### Source material
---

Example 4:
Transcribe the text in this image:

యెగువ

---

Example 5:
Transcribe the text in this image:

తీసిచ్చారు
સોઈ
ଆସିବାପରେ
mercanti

### Work required
Output the material verbatim, including every line.

### Response box
---

Example 4:
Transcribe the text in this image:

యెగువ

---

Example 5:
Transcribe the text in this image:

తీసిచ్చారు
સોઈ
ଆସିବାପରେ
mercanti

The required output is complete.